Look, Mom, no bones!
The shad in particular was a thing of genius. Several of the vacuum-sealed packages were flimsy, the once frozen shad now thawed and bendy. There was no way those things were going back into the deep freeze. As anyone who's ever processed these largest members of the herring family knows, shad are bony critters fit for deboning by the same jailbirds who punch out New Hampshire's "Live Free or Die" license plates.
Normally I have most of my Columbia River shad catch smoked and canned at Tony's, but I always keep a few fillets on hand to smoke myself or bake in the Low-Country style. This time I wanted a croquette I could serve at the party with a spicy New Orleans remoulade. I baked the shad for 30 minutes, spent 15 minutes picking as many bones as I could, and then buzzed the pile o' fish in the Cuisinart. To this pulverized mass of shad I added sauteed onions and red pepper, Worstcester sauce, lemon juice, an egg, some flour, cayenne pepper, and a bunch of fresh herbs from the garden, including tarragon, basil, chives, and parsley. I added more of the herbs than you might think; the more the better, in fact. Shad is a rich, strong-tasting fish, and the fresh herbs help to brighten the flavor and temper it at the same time. Hank Shaw has posted a similar recipe here, minus the sauteed veggies and lemon.
Once made, you can refrigerate the shad for a few days until party time. It has a consistency similar to well-mixed tuna fish salad. Or you can plow ahead and make the croquettes ahead of time and then freeze. I took the latter path, forming little hockey pucks of about the same diameter as a fifty-cent piece. These I dredged generously in panko and placed on a cookie sheet lined with wax paper. Into the freezer they went for a couple hours until solid enough to be removed to zip-lock bags. An hour before the party I arranged them once again on a cookie sheet to defrost and fried in oil minutes before the guests arrived. The fried shad croquettes were then topped with the red remoulade (although an aioli would be good too).

• SUPPLIED DATA:

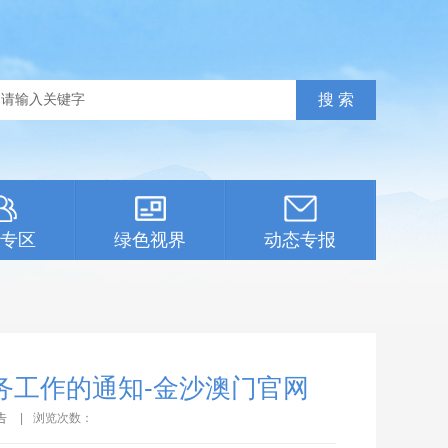
专区
绿色视界
动态专报
务工作的通知-金沙澳门官网
告
|
浏览次数：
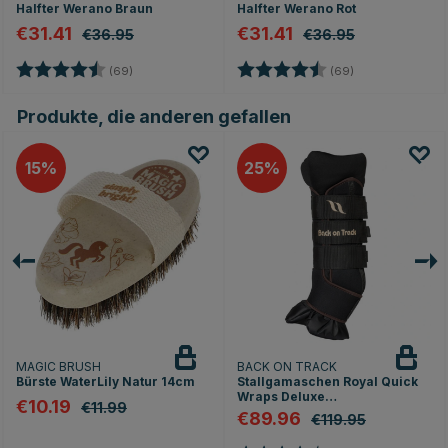
Halfter Werano Braun
Halfter Werano Rot
€31.41
€31.41
€36.95
€36.95
nen
Bewertung:
4.7 von 5 Sternen
Bewertung:
4.7 von 5 Stern
(69)
(69)
Produkte, die anderen gefallen
15
25
MAGIC BRUSH
BACK ON TRACK
Bürste WaterLily Natur 14cm
Stallgamaschen Royal Quick
Wraps Deluxe
€10.19
€11.99
Schwarz/Braun
€89.96
€119.95
rnen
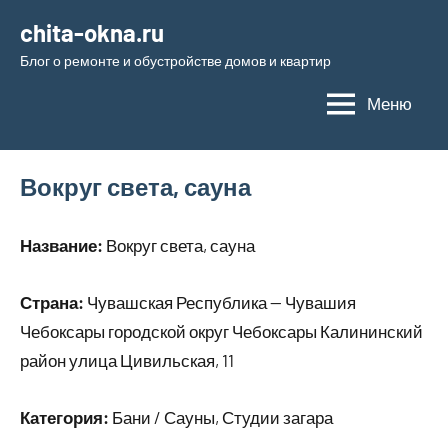
Перейти
chita-okna.ru
к
Блог о ремонте и обустройстве домов и квартир
содержимому
Меню
Вокруг света, сауна
Название:
Вокруг света, сауна
Страна:
Чувашская Республика — Чувашия
Чебоксары городской округ Чебоксары Калининский
район улица Цивильская, 11
Категория:
Бани / Сауны, Студии загара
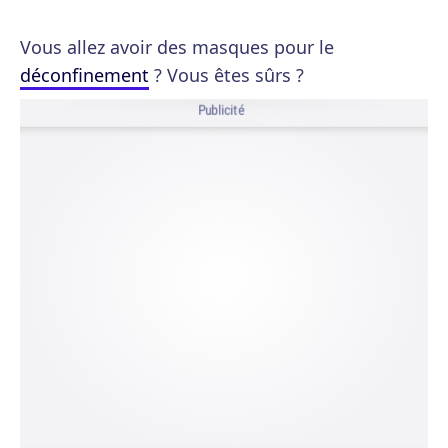
Vous allez avoir des masques pour le
déconfinement
? Vous êtes sûrs ?
Publicité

• YOUR OBJECTIVE:
Please write the next part of the blog post about shad croquettes, continuing after its final sentence.

• ANSWER SECTION:
I took this one from John Sundstrom, the chef/owner of Lark restaurant in Seattle. The prep is really quite simple: chopped porcini mushrooms roasted in olive oil with fresh thyme and rosemary. It's a little depressing to see all that beautiful fresh porcini lose half its volume by the time it comes out of the oven, but that's the nature of this fungal beast. Thinly sliced baguette is lightly toasted, rubbed with garlic, covered with a blanket of good ricotta, and topped with the porcini (and a generous sprinkling of salt).
Slow-roasted Tomatoes with Nettle Pesto Garnish
The last canape escaped the intrusions of paparazzi. Tomatoes were cored, chopped, and placed in a glass dish with olive oil to slowly roast overnight in a 225-degree oven. These got spooned on squares of baked polenta and dabbed with stinging nettle pesto.